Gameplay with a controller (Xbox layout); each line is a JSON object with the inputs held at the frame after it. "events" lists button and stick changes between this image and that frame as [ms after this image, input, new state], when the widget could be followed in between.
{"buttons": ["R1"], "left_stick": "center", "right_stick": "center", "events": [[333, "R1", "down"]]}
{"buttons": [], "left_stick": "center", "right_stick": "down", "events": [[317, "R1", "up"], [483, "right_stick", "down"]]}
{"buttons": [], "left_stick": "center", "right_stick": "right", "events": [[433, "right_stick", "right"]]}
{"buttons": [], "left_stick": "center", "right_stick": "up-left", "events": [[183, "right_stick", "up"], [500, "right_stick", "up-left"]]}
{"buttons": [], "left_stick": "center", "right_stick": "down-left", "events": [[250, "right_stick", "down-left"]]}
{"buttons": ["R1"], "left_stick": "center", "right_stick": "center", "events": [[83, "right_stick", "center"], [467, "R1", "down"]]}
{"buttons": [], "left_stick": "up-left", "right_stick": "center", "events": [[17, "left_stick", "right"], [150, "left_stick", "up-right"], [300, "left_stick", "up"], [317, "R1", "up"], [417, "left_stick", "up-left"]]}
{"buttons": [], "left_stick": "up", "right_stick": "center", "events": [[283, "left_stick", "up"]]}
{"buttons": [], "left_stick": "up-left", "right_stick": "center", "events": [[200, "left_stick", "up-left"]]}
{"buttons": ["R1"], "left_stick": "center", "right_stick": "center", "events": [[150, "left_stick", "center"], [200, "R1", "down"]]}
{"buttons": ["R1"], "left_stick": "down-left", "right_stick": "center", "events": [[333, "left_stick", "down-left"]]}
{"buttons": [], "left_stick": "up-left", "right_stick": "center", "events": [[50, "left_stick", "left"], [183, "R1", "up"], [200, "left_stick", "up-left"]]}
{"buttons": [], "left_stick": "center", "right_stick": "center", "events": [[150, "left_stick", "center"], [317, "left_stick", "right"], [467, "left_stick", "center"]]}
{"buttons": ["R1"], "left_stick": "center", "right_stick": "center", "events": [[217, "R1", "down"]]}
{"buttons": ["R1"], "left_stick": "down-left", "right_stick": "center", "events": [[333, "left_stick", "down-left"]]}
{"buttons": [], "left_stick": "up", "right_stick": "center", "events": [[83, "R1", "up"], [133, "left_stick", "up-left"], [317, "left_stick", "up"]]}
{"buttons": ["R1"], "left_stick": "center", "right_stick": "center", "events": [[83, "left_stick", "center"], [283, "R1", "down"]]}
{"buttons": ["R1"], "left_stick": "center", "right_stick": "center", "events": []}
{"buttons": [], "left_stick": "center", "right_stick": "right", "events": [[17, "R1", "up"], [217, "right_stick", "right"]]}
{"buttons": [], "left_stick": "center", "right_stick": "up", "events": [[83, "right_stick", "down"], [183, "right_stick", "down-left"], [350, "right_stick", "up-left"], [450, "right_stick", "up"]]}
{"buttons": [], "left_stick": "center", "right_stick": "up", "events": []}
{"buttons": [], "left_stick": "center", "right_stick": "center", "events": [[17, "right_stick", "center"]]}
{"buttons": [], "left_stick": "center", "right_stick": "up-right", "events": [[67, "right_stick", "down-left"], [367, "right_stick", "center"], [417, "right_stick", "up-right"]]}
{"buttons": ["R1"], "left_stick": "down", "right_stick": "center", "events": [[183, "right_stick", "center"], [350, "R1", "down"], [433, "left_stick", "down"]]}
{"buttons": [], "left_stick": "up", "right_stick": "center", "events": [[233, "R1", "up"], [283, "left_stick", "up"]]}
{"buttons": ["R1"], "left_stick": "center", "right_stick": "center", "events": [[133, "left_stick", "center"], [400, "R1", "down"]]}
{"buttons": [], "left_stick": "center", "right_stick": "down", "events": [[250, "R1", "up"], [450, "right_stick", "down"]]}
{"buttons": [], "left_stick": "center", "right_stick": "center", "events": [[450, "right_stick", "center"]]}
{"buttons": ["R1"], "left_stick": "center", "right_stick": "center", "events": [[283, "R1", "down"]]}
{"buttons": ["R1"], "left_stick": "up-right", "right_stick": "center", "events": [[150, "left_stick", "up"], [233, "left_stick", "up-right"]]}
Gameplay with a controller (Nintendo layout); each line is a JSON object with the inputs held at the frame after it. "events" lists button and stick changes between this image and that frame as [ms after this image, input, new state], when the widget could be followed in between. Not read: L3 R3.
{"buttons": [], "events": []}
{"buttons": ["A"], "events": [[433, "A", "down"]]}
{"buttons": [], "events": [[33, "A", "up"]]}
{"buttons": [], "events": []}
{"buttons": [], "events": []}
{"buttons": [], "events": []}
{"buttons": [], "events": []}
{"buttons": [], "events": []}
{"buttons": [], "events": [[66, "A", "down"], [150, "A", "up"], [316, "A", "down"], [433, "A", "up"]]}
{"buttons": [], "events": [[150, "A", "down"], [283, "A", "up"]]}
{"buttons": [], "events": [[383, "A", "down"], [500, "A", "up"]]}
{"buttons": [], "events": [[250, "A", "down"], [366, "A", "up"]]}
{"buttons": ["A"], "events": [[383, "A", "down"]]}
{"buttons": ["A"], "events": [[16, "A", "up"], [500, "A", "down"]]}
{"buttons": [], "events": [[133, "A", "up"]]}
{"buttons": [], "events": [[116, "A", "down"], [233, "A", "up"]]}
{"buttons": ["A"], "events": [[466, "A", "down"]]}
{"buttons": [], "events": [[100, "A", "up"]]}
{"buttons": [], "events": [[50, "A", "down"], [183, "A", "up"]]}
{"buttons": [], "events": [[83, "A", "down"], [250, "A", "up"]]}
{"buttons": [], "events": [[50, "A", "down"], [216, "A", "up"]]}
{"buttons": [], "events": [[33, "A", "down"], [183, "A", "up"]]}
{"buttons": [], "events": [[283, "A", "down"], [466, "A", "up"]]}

__INSTRUCTIONS TO FOLLOW__. From the first entry above to the last, repeat everything exactly.

__RESULT FOR THIS TASK__.
Gameplay with a controller (Xbox layout); each line is a JSON object with the inputs held at the frame after it. "events" lists button and stick changes between this image and that frame as [ms after this image, input, new state], when the widget could be followed in between.
{"buttons": ["R1"], "left_stick": "center", "right_stick": "center", "events": [[333, "R1", "down"]]}
{"buttons": [], "left_stick": "center", "right_stick": "down", "events": [[317, "R1", "up"], [483, "right_stick", "down"]]}
{"buttons": [], "left_stick": "center", "right_stick": "right", "events": [[433, "right_stick", "right"]]}
{"buttons": [], "left_stick": "center", "right_stick": "up-left", "events": [[183, "right_stick", "up"], [500, "right_stick", "up-left"]]}
{"buttons": [], "left_stick": "center", "right_stick": "down-left", "events": [[250, "right_stick", "down-left"]]}
{"buttons": ["R1"], "left_stick": "center", "right_stick": "center", "events": [[83, "right_stick", "center"], [467, "R1", "down"]]}
{"buttons": [], "left_stick": "up-left", "right_stick": "center", "events": [[17, "left_stick", "right"], [150, "left_stick", "up-right"], [300, "left_stick", "up"], [317, "R1", "up"], [417, "left_stick", "up-left"]]}
{"buttons": [], "left_stick": "up", "right_stick": "center", "events": [[283, "left_stick", "up"]]}
{"buttons": [], "left_stick": "up-left", "right_stick": "center", "events": [[200, "left_stick", "up-left"]]}
{"buttons": ["R1"], "left_stick": "center", "right_stick": "center", "events": [[150, "left_stick", "center"], [200, "R1", "down"]]}
{"buttons": ["R1"], "left_stick": "down-left", "right_stick": "center", "events": [[333, "left_stick", "down-left"]]}
{"buttons": [], "left_stick": "up-left", "right_stick": "center", "events": [[50, "left_stick", "left"], [183, "R1", "up"], [200, "left_stick", "up-left"]]}
{"buttons": [], "left_stick": "center", "right_stick": "center", "events": [[150, "left_stick", "center"], [317, "left_stick", "right"], [467, "left_stick", "center"]]}
{"buttons": ["R1"], "left_stick": "center", "right_stick": "center", "events": [[217, "R1", "down"]]}
{"buttons": ["R1"], "left_stick": "down-left", "right_stick": "center", "events": [[333, "left_stick", "down-left"]]}
{"buttons": [], "left_stick": "up", "right_stick": "center", "events": [[83, "R1", "up"], [133, "left_stick", "up-left"], [317, "left_stick", "up"]]}
{"buttons": ["R1"], "left_stick": "center", "right_stick": "center", "events": [[83, "left_stick", "center"], [283, "R1", "down"]]}
{"buttons": ["R1"], "left_stick": "center", "right_stick": "center", "events": []}
{"buttons": [], "left_stick": "center", "right_stick": "right", "events": [[17, "R1", "up"], [217, "right_stick", "right"]]}
{"buttons": [], "left_stick": "center", "right_stick": "up", "events": [[83, "right_stick", "down"], [183, "right_stick", "down-left"], [350, "right_stick", "up-left"], [450, "right_stick", "up"]]}
{"buttons": [], "left_stick": "center", "right_stick": "up", "events": []}
{"buttons": [], "left_stick": "center", "right_stick": "center", "events": [[17, "right_stick", "center"]]}
{"buttons": [], "left_stick": "center", "right_stick": "up-right", "events": [[67, "right_stick", "down-left"], [367, "right_stick", "center"], [417, "right_stick", "up-right"]]}
{"buttons": ["R1"], "left_stick": "down", "right_stick": "center", "events": [[183, "right_stick", "center"], [350, "R1", "down"], [433, "left_stick", "down"]]}
{"buttons": [], "left_stick": "up", "right_stick": "center", "events": [[233, "R1", "up"], [283, "left_stick", "up"]]}
{"buttons": ["R1"], "left_stick": "center", "right_stick": "center", "events": [[133, "left_stick", "center"], [400, "R1", "down"]]}
{"buttons": [], "left_stick": "center", "right_stick": "down", "events": [[250, "R1", "up"], [450, "right_stick", "down"]]}
{"buttons": [], "left_stick": "center", "right_stick": "center", "events": [[450, "right_stick", "center"]]}
{"buttons": ["R1"], "left_stick": "center", "right_stick": "center", "events": [[283, "R1", "down"]]}
{"buttons": ["R1"], "left_stick": "up-right", "right_stick": "center", "events": [[150, "left_stick", "up"], [233, "left_stick", "up-right"]]}
Gameplay with a controller (Nintendo layout); each line is a JSON object with the inputs held at the frame after it. "events" lists button and stick changes between this image and that frame as [ms after this image, input, new state], when the widget could be followed in between. Not read: L3 R3.
{"buttons": [], "events": []}
{"buttons": ["A"], "events": [[433, "A", "down"]]}
{"buttons": [], "events": [[33, "A", "up"]]}
{"buttons": [], "events": []}
{"buttons": [], "events": []}
{"buttons": [], "events": []}
{"buttons": [], "events": []}
{"buttons": [], "events": []}
{"buttons": [], "events": [[66, "A", "down"], [150, "A", "up"], [316, "A", "down"], [433, "A", "up"]]}
{"buttons": [], "events": [[150, "A", "down"], [283, "A", "up"]]}
{"buttons": [], "events": [[383, "A", "down"], [500, "A", "up"]]}
{"buttons": [], "events": [[250, "A", "down"], [366, "A", "up"]]}
{"buttons": ["A"], "events": [[383, "A", "down"]]}
{"buttons": ["A"], "events": [[16, "A", "up"], [500, "A", "down"]]}
{"buttons": [], "events": [[133, "A", "up"]]}
{"buttons": [], "events": [[116, "A", "down"], [233, "A", "up"]]}
{"buttons": ["A"], "events": [[466, "A", "down"]]}
{"buttons": [], "events": [[100, "A", "up"]]}
{"buttons": [], "events": [[50, "A", "down"], [183, "A", "up"]]}
{"buttons": [], "events": [[83, "A", "down"], [250, "A", "up"]]}
{"buttons": [], "events": [[50, "A", "down"], [216, "A", "up"]]}
{"buttons": [], "events": [[33, "A", "down"], [183, "A", "up"]]}
{"buttons": [], "events": [[283, "A", "down"], [466, "A", "up"]]}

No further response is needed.